How to manage the Vaccine-Induced Thrombotic Thombocytopenia?

Faced to the severity of VITT, and to the lack of evidence about its management, many scientific societies provided guidance helping physicians to tackle such a pathophysiological entity [21,22,23].

Table 2 summarizes the main recommendations provided by these societies.

Table 2 How to manage VITT

It must be noted that we are dealing with weak recommendations, based only on experts’ consensus.

This is expected given the rareness of this disease, that foreclose to collect evidences stronger than these provided by case series studies.

Moreover, we have to be remember that because of the wide spread of vaccination procedures, also physicians not expert in thrombo-hemorragic disorders should have to face patients with suspected or confirmed VITT. To this end, a conceptual framework like this can be very useful to allow a more timely and standardized approach to this compelling disease.

Conclusion and future perspectives

This time of pandemic has been a hard one, and an often-confusing information has certainly contributed to make it even harder.

Now, one of the main physicians’ responsibilities is to provide patients with a scientifically sound, evidence-based and fair counseling to cope in the best way with their questions and concerns about the issue of vaccination.

The undeniable basis is that the expected benefits of the vaccines in preventing COVID-19 and serious complications associated with it far outweigh any currently known side effects, as very effectively displayed by EMA on its institutional site [24].

Indeed, it should not be forgotten that COVID-19 is very serious disease, which per se promotes a hypercoagulable state leading to a substantial risk of thromboembolic events and death in affected patients [25].

Therefore, physicians must strongly endorse the practice of vaccination in all patient, trusting he reliability of Regulatory Agencies to assess the safety of any drugs, including those very speedily developed, such as the COVID-19 vaccines.
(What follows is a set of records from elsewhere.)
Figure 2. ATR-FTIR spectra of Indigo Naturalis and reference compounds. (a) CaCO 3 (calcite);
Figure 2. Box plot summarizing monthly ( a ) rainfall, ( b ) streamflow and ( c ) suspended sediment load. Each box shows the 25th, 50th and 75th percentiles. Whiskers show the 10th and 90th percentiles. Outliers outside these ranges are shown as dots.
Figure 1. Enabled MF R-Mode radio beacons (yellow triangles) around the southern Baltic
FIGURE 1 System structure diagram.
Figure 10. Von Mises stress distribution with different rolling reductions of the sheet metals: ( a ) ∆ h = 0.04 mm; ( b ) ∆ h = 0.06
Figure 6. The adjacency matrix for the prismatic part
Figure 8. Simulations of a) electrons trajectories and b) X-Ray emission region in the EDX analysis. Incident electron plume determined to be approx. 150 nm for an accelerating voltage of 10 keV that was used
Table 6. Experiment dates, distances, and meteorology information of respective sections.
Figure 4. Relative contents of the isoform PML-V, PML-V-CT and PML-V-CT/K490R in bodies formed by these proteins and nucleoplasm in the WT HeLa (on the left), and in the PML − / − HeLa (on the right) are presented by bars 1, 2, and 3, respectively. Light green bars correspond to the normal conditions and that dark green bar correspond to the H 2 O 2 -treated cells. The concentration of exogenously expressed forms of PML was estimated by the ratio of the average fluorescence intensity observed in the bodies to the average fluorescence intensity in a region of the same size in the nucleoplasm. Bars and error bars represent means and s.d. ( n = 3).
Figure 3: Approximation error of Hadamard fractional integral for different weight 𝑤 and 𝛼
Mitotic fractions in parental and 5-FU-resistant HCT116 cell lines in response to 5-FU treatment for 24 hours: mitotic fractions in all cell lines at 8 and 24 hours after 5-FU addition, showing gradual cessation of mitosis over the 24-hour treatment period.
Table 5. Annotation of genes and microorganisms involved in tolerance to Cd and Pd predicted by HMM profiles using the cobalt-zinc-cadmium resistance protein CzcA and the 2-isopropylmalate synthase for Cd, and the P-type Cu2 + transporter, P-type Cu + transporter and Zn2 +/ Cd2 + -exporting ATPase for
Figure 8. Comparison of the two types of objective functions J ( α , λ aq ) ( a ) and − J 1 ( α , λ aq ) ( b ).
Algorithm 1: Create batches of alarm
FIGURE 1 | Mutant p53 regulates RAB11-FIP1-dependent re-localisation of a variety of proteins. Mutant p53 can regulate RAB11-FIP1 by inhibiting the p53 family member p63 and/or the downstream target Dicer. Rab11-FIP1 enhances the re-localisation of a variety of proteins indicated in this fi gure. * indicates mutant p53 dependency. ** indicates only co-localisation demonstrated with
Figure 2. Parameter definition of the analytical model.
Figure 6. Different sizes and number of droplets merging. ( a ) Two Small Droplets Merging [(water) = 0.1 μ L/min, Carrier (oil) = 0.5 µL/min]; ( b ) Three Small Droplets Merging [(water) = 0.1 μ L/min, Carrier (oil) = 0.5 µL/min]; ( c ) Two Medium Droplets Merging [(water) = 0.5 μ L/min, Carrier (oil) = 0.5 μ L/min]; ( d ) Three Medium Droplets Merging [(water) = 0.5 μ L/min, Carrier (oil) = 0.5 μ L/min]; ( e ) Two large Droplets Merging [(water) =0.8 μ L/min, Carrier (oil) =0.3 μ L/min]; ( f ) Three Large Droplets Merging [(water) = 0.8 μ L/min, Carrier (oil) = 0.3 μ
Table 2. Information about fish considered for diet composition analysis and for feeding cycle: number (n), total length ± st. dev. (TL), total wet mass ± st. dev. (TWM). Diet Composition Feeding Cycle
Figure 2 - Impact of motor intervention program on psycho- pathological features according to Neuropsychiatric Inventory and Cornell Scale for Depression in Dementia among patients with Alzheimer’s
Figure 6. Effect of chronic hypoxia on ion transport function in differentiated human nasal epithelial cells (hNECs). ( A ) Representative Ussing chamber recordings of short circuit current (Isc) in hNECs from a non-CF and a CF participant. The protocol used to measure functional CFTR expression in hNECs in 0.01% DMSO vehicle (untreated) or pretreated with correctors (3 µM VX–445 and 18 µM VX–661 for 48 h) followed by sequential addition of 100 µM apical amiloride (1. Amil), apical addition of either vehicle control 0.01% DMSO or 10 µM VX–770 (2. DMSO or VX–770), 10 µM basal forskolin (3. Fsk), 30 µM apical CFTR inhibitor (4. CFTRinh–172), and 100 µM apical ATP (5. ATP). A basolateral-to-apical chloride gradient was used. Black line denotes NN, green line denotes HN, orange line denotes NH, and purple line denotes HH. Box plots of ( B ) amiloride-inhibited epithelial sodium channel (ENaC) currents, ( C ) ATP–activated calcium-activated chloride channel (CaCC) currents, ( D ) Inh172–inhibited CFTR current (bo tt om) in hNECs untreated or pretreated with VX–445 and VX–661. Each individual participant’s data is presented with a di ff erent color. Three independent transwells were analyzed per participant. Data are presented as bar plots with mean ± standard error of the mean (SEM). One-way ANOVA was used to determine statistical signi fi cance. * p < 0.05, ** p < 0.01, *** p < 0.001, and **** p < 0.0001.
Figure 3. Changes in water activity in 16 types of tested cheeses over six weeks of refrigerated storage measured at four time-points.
Indeed, Pharmacovigilance Systems have displayed an extraordinary responsiveness in noticing even small signals of rare serious events related to COVID-19 vaccines.

Although EMA’s safety committee (Pharmacovigilance Risk Assessment Committee, PRAC) concluded on April14 that a causal relationship between vaccination with Vaxzevria and very rare cases of VITT is plausible, several questions about this issue still remain unanswered, first of all that about the safety of the second dose of Vaxzevria or Ad26.COV2. S.

Indeed, an increased risk of VITT with the second dose could be possible due to boosting of potential anti-PF4 antibodies that were elicited (subclinical) following the first dose.

On the other hand, persons who have not developed this complication following the first dose may also be less likely to develop it after the second dose, because of the well-known phenomenon of depletion of susceptibles.

As reported in Table 1, the overall incidence after second doses was about 1.3 per million doses. Currently, no cases following a second dose have been reported in patients aged 18–49 years with an estimated 2.7 million in this age group having received both doses, although the time for follow-up and identification of cases in this cohort is more limited as compared to that of subjects having received the first one.

Moreover, a very recent paper reported a very low prevalence of 1.2% (95% CI: 0.4–2.2) of antibodies to PF4/polyanion complexes among Norwegian health care workers after vaccination with the first dose of Vaxzevria (6 positive individuals among 492 health care workers tested 10–35 days post vaccination, all with platelet count > 150,000/mmc;). In the same cohort, 8 subjects had reduced platelet counts, all above 100,000/mmc. No subjects had severe thrombocytopenia [26].

Although this data sounds quite reassuring, the Regulatory Agencies continue a strict monitoring of the vaccine’s safety, collecting more information about serious adverse events following vaccine administration.

By this huge effort, it will be possible to further improve the already excellent safety profile of vaccines, not only by a population point of view, but also by a more individualized approach, whenever specific risk factors could be reliably assessed.